CleanSpark filed an 8-K on April 25 disclosing a significant pay reset for CFO Gary Monnig. The base salary moved from $410,000 to $550,000. The bonus ceiling expanded from 100% to 150% of base. And the long-term incentive equity was restructured upward at every level of the performance table.
This is a compensation revision that touches every layer of Monnig's package at once, which makes it more than a routine annual adjustment.
The Numbers Behind the LTIP Restructuring
The 2025 LTIP award table tells the clearest story. At target, Monnig's RSU grant moved from 268,852 shares to 360,656 shares. At maximum, the award goes from 537,705 shares to 721,311 shares. The filing uses the April 22 closing price of $8.77 to value the new target at approximately $3.16 million and the new maximum at approximately $6.33 million.
Those are the illustrative values the filing itself provides. The actual realized value depends entirely on where $CLSK trades when the shares vest, and on how the compensation committee scores the company's performance against its metrics in October 2025.
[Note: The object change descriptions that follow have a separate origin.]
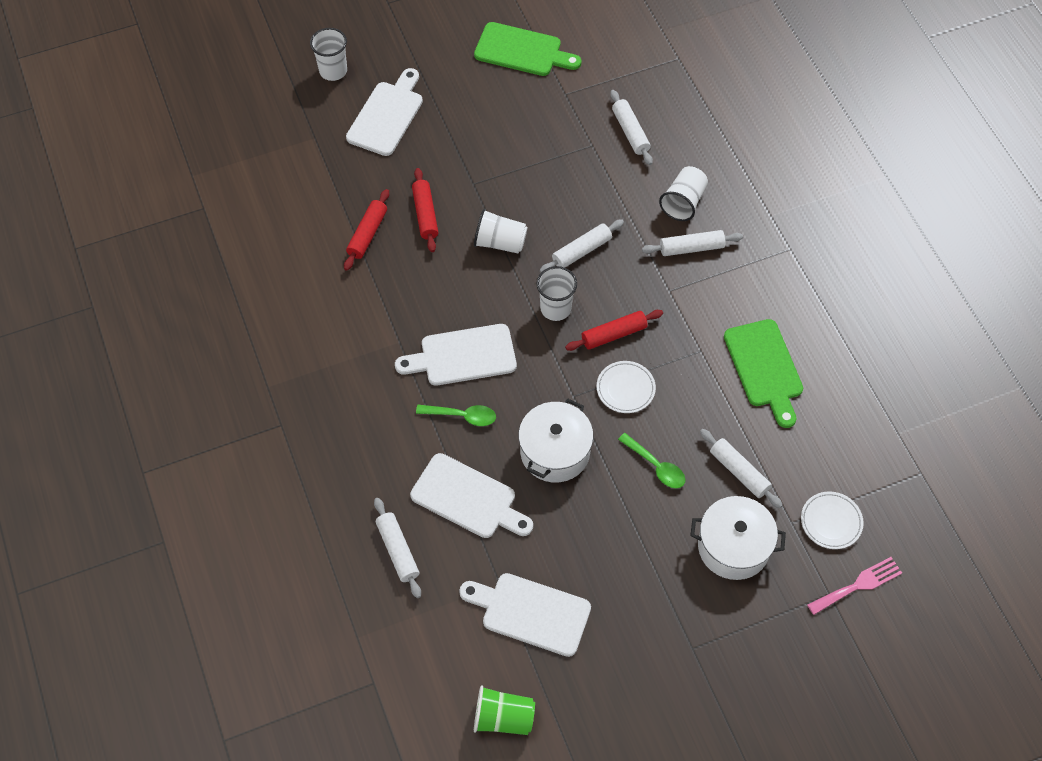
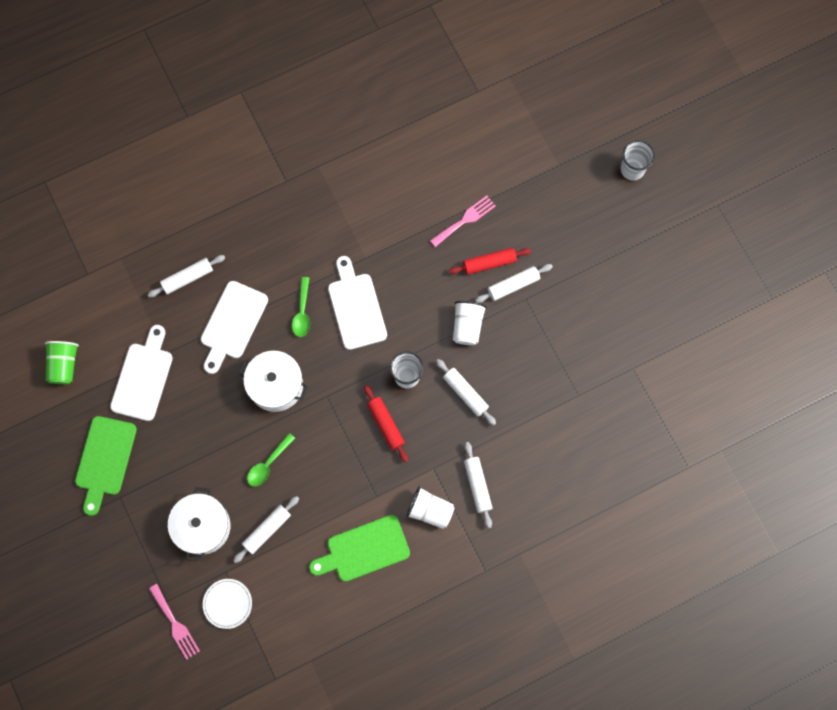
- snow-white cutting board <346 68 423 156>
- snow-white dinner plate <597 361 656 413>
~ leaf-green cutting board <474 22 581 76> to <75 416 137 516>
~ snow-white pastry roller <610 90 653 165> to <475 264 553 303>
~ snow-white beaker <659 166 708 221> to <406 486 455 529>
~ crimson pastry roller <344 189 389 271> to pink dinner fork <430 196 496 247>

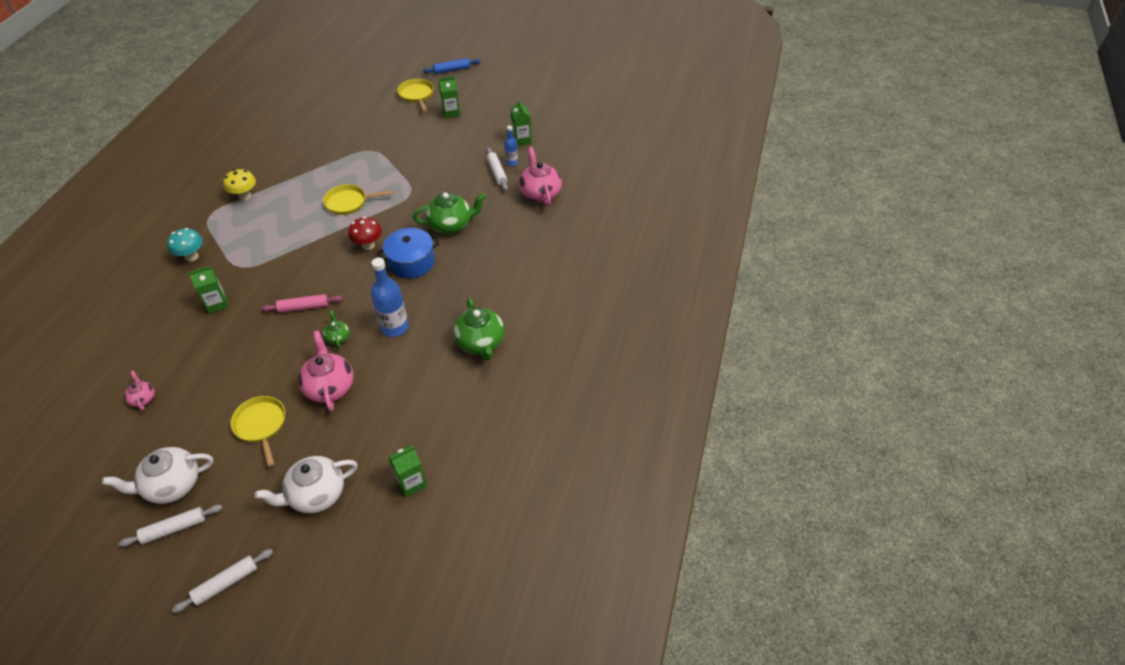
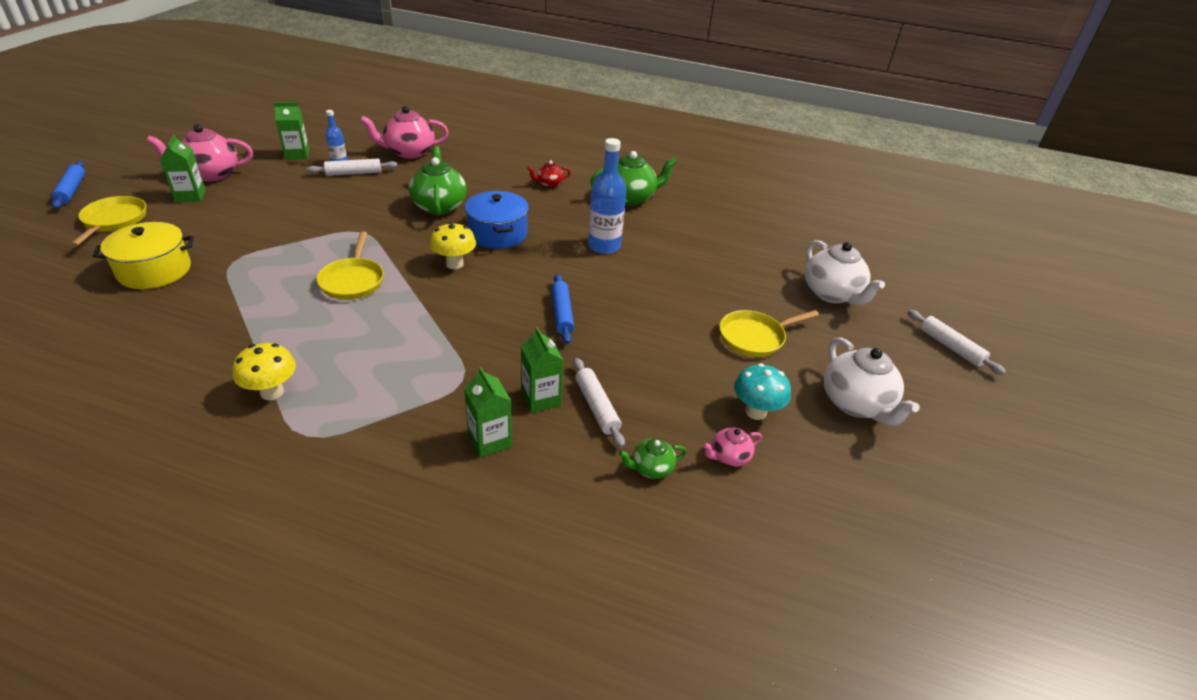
+ bright yellow pot <93 222 194 289>
+ crimson teapot <527 161 571 188>
~ snow-white pastry roller <119 505 222 547> to <573 358 625 448>
~ turquoise fungus <167 228 203 261> to <734 363 791 420>
~ pink teapot <298 331 354 412> to <146 124 253 181>
~ leaf-green teapot <323 310 349 348> to <619 438 687 479>
~ leaf-green carton <388 445 427 497> to <464 367 512 458>
~ pink pastry roller <261 294 343 313> to royal blue pastry roller <551 274 574 344>
~ crimson fungus <348 217 382 250> to bright yellow fungus <430 222 476 269>
~ bright yellow skillet <397 79 434 112> = <71 196 146 246> 105 degrees clockwise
The committee's October determination is the next hard date. That review will set the number of shares that actually become eligible to vest as the Earned 2025 LTIP Awards. Until that determination lands, the maximum RSU count is a ceiling, not a commitment.
Where the Stock Sits Relative to the Filing
The April 22 reference price of $8.77 is now well below where $CLSK has traded in the weeks since. The stock hit a 52-week low of $8.00 on March 30, then recovered sharply. By late May, $CLSK had gained roughly 28% over the prior 30 days and approximately 57% over the prior 90 days, trading above all three of its major moving averages.
That recovery matters for reading the compensation reset in context. The LTIP values in the 8-K were calculated near the stock's recent floor. A CFO whose equity package is being expanded at a moment when the stock is near a trough is getting a grant that carries more upside optionality than the filing's illustrative dollar values suggest, assuming the recovery holds.
The long-term picture is more complicated. $CLSK reached $23.61 in October 2025 and has not come close to that level since. The stock's long-term trend classification remains a downtrend even as the short-term momentum has turned positive. The compensation committee reset the package against a price that reflects that gap.
CLSK's Filing Risk Signal and What Drives It
$CLSK's Filing Risk Score sits at 100, the ceiling reading. That reflects the density of disclosure activity the company generates across capital markets events, governance changes, and operational filings, not a judgment about financial condition. This compensation 8-K is one data point in a filing cadence that has been consistently active.
The BTC Exposure Score is 80, placing $CLSK firmly in the category where Bitcoin price movement is central to the equity story. CleanSpark disclosed aggregate fair market value of approximately $813.22 million as of March 31, 2026, per the May 10, 2026 10-Q, at a reference price of $68,222 per BTC. That holding is the dominant balance-sheet variable, and it means Monnig's equity package will be worth materially more or less depending on where Bitcoin trades between now and vesting, independent of anything the compensation committee decides in October.
The Insider Activity Read
The Insider Activity Signal for $CLSK sits at 50, the neutral baseline. That reading reflects a Form 4 tape without a strong cluster signal in either direction. The compensation restructuring disclosed in this 8-K is a board-level governance action, not a Form 4 transaction, so it does not directly move that signal. What would change the insider activity read is open-market purchasing or discretionary selling by Monnig or other named officers in the weeks following this package reset.
A CFO whose compensation has just been expanded materially, and whose equity is now more heavily weighted toward performance RSUs, has stronger alignment with long-term stock performance than before. Whether that alignment shows up in discretionary Form 4 activity is the follow-through question.
October Is the Real Test
The compensation committee's October 2025 performance determination will reveal how CleanSpark is measuring itself against its own metrics. The filing does not specify what those metrics are, which means investors cannot score the company's progress against the LTIP targets from the outside until the committee publishes its determination.
Watch the next 8-K or proxy disclosure that references the 2025 LTIP outcome. That filing will show whether the committee awarded shares at the 50%, 100%, or 200% level, and it will be the first concrete signal of how management views the company's operational execution against the targets it set for itself at the start of the year.
Research only. Not investment advice.